# Where to get Chinese/Thai style paper 'lucky lanterns'



## manchesterborn (Jul 4, 2011)

Hi,
Does anyone know of ANYWHERE in Dubai that sells the paper lanterns that you get in Thailand. I don't mean the ones that you put around a lightblub in your house....but more the large paper 'lucky lanterns' that you set alight and they float up into the sky.

I am going to be celebrating a special occasion soon and it would be really nice for my partner and I to set off one of these at night on the beach somewhere.

I have tried Carrefore and some little 'tat' shops in Ibn Battuta but there was no luck


----------



## dizzyizzy (Mar 30, 2008)

Did you try dragonmart?


----------



## manchesterborn (Jul 4, 2011)

aaah good call!!! I will try tonight. what road number is it on btw as I have only been there once and for the life of me cant remember how I got there!


----------



## ccr (Jun 20, 2010)

manchesterborn said:


> ...what road number is it on btw as I have only been there once and for the life of me cant remember how I got there!


MAP

Repeat after me... "Google is my friend!"... now do that 10 times...


----------



## manchesterborn (Jul 4, 2011)

Hmm.

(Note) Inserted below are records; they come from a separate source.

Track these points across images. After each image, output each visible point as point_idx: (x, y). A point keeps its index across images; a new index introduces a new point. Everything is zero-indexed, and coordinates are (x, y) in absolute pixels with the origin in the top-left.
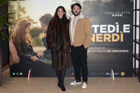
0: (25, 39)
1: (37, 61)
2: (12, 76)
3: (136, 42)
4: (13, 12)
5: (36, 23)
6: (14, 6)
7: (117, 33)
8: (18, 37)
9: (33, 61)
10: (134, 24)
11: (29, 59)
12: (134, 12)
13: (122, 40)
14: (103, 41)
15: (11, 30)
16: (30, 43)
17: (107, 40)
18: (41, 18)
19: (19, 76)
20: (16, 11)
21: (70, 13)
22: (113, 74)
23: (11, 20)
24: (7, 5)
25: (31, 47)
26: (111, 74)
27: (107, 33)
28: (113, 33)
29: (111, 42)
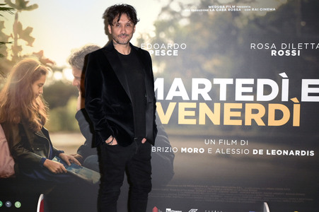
0: (30, 113)
1: (60, 172)
5: (61, 70)
6: (3, 22)
7: (284, 103)
11: (40, 165)
14: (243, 122)
16: (43, 122)
17: (253, 120)
20: (9, 37)
27: (255, 101)
28: (272, 102)
29: (266, 128)
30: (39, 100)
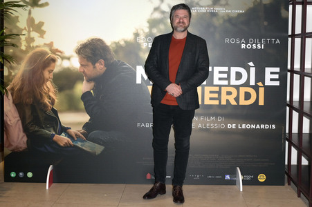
0: (41, 95)
1: (68, 146)
2: (8, 179)
3: (292, 108)
4: (15, 32)
6: (17, 17)
7: (252, 87)
8: (25, 90)
9: (59, 145)
10: (289, 67)
11: (49, 140)
12: (290, 39)
13: (261, 102)
14: (220, 102)
15: (10, 73)
16: (53, 103)
17: (228, 101)
18: (81, 48)
19: (25, 180)
20: (23, 30)
21: (146, 37)
22: (241, 178)
23: (11, 51)
24: (3, 15)
25: (55, 112)
26: (235, 177)
27: (229, 85)
28: (242, 85)
29: (238, 107)
30: (49, 84)
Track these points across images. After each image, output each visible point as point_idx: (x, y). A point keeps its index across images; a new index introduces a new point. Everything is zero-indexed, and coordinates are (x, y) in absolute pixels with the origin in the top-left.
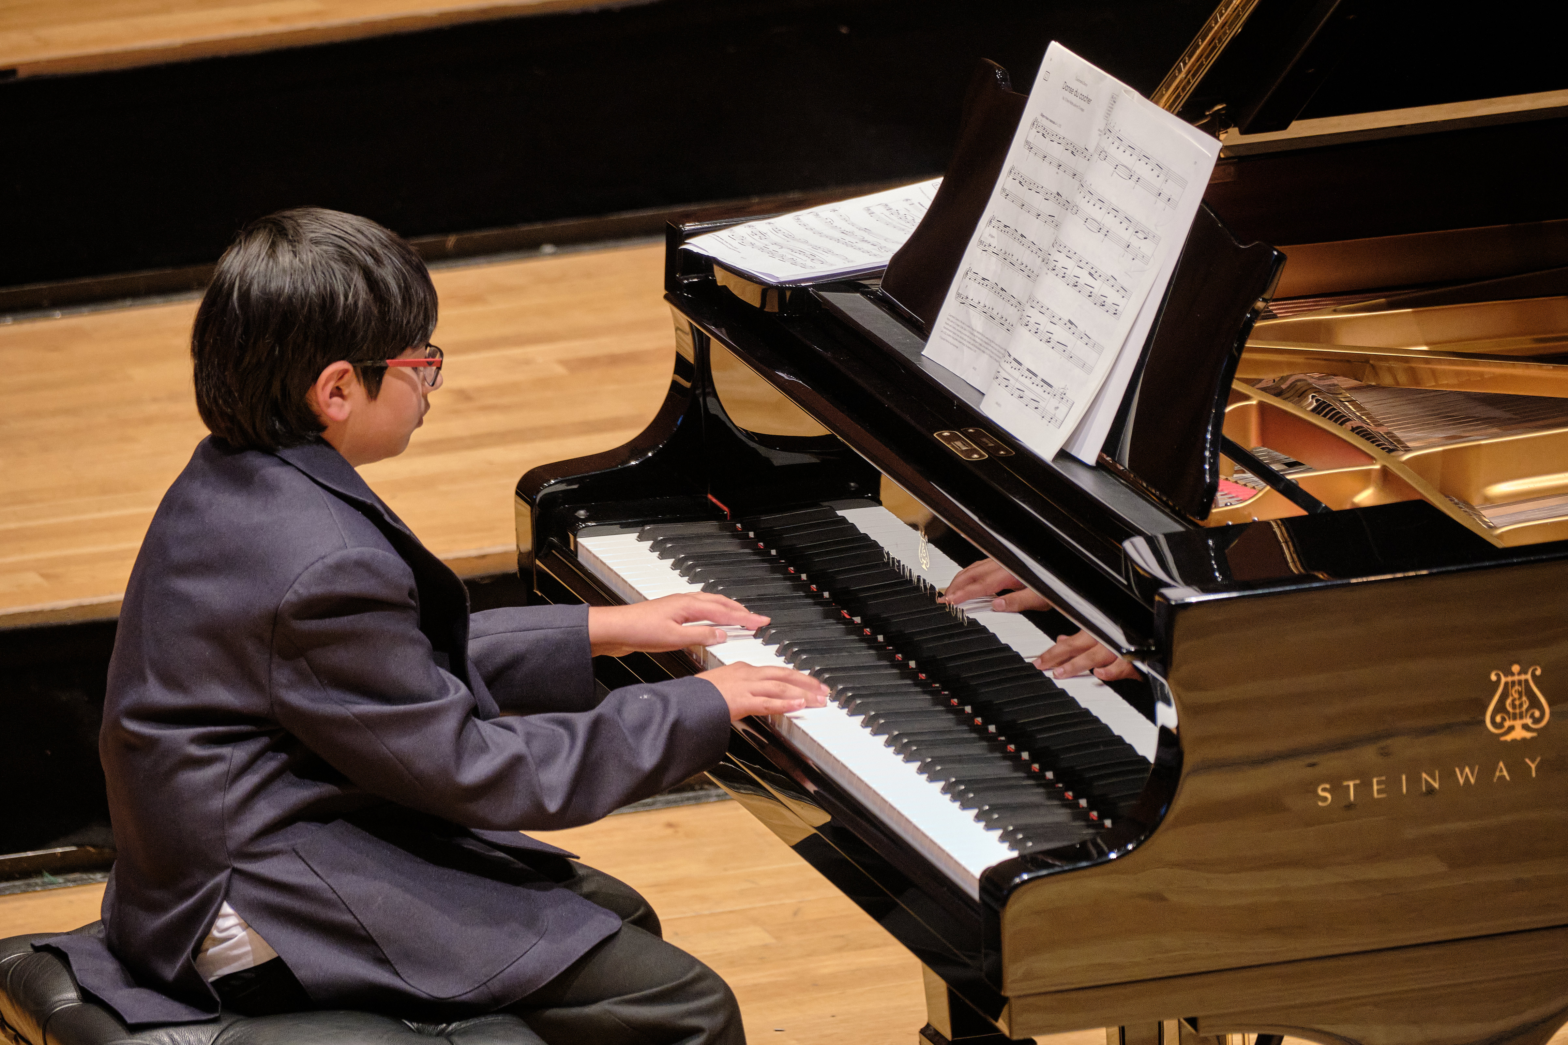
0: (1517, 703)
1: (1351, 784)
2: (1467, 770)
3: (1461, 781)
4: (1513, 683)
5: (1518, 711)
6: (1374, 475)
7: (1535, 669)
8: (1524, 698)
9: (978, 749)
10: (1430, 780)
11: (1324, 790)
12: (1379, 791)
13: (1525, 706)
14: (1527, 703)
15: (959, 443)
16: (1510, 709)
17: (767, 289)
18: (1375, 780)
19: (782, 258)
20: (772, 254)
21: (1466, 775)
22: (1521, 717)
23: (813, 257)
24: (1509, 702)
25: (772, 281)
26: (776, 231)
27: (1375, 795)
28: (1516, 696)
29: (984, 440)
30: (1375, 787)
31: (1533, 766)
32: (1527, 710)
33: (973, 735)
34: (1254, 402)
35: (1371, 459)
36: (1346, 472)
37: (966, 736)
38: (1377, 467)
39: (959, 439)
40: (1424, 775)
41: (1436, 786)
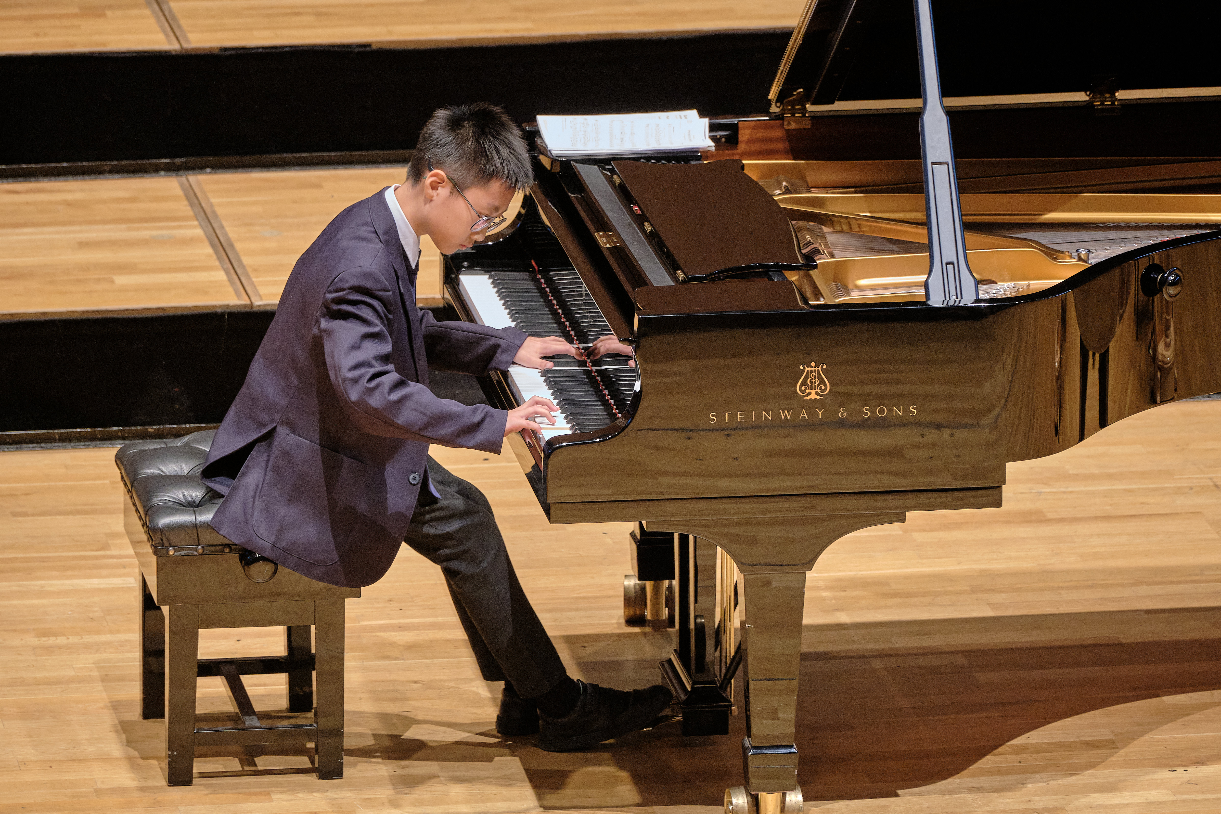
0: (813, 381)
1: (727, 413)
2: (786, 412)
3: (783, 417)
4: (812, 370)
5: (813, 385)
7: (824, 365)
8: (817, 379)
10: (767, 415)
11: (712, 415)
12: (741, 419)
13: (817, 383)
14: (818, 381)
15: (603, 239)
16: (809, 384)
18: (739, 413)
21: (785, 415)
22: (815, 389)
24: (809, 380)
27: (739, 421)
28: (813, 378)
29: (614, 238)
30: (739, 417)
31: (820, 413)
32: (818, 385)
40: (764, 413)
41: (770, 418)
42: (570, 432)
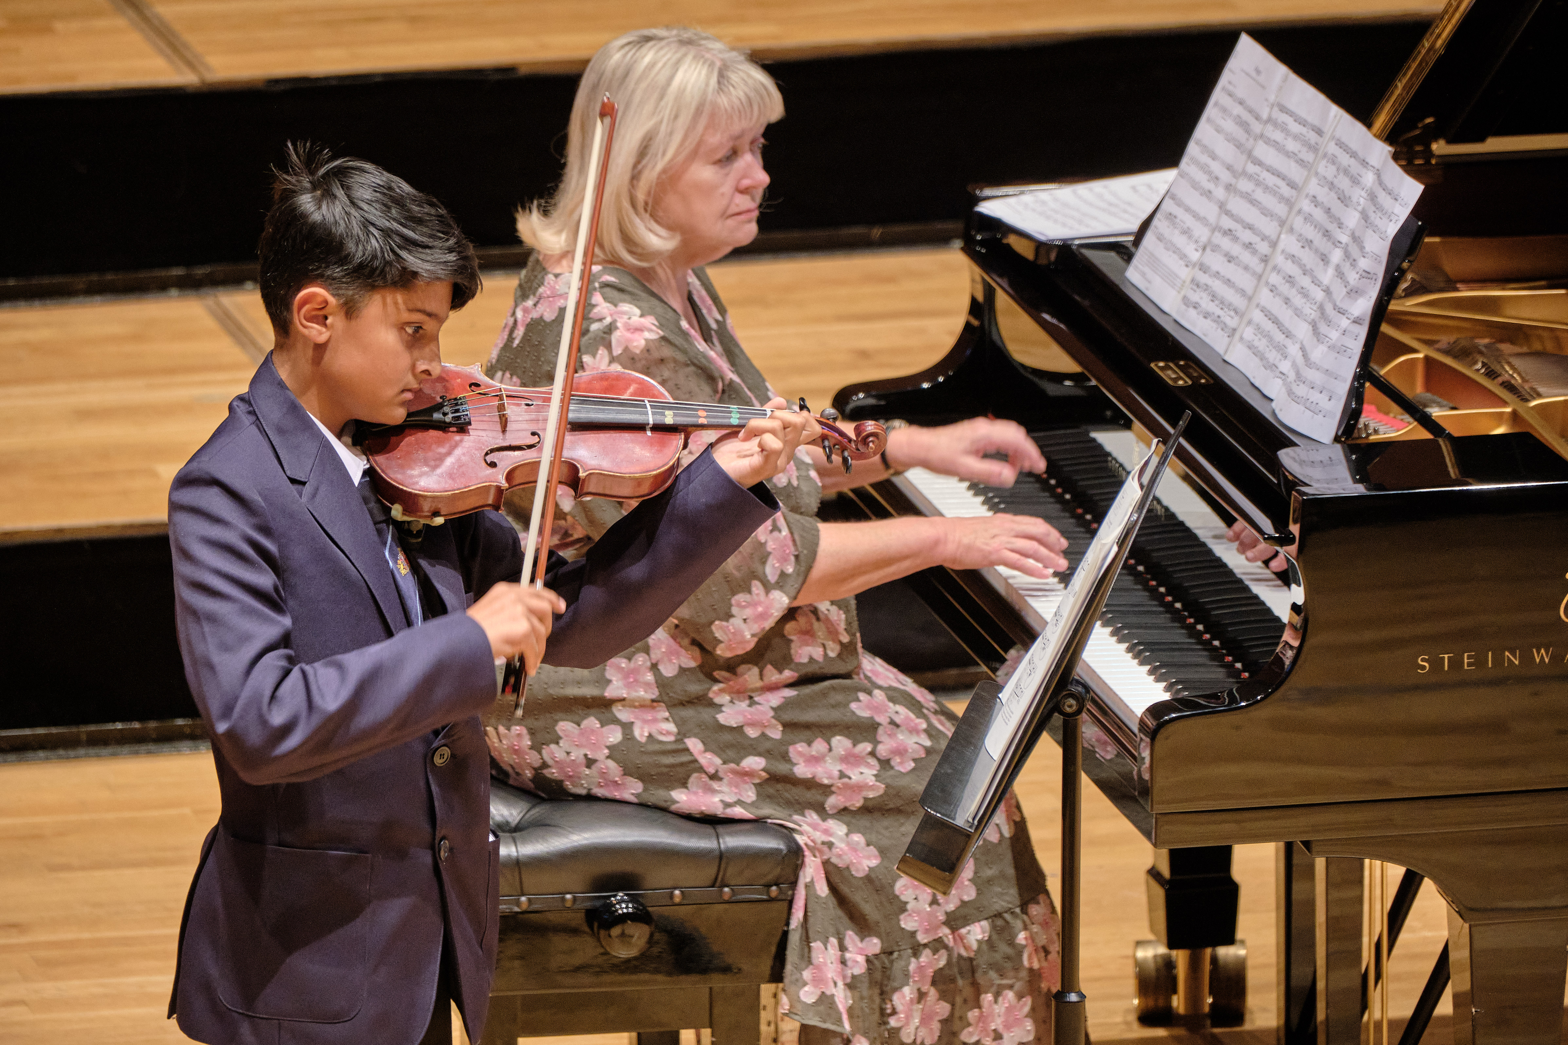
1: (1446, 656)
6: (1505, 417)
9: (1164, 619)
10: (1511, 657)
12: (1469, 664)
15: (1169, 372)
17: (1041, 246)
18: (1466, 655)
19: (1056, 221)
20: (1048, 218)
23: (1080, 222)
25: (1043, 238)
26: (1056, 200)
27: (1466, 667)
29: (1191, 371)
30: (1466, 661)
33: (1161, 609)
34: (1421, 355)
35: (1505, 403)
36: (1486, 413)
37: (1154, 609)
38: (1508, 410)
39: (1171, 368)
40: (1507, 653)
41: (1517, 662)
42: (1166, 696)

Couldn't find them anywhere in dragon mart and I looked everywhere. Any other suggestions?


----------



## safee (Aug 4, 2011)

manchesterborn said:


> Hmm. Couldn't find them anywhere in dragon mart and I looked everywhere. Any other suggestions?


check ths uae website: www.glowskies.com


----------



## LONGGOOD BYE (Dec 26, 2011)

I can't believe Dargon mart did not have that,there is also a place in Ajiman called China mall,it just off highway 311 ,I have never been there so good luck.


----------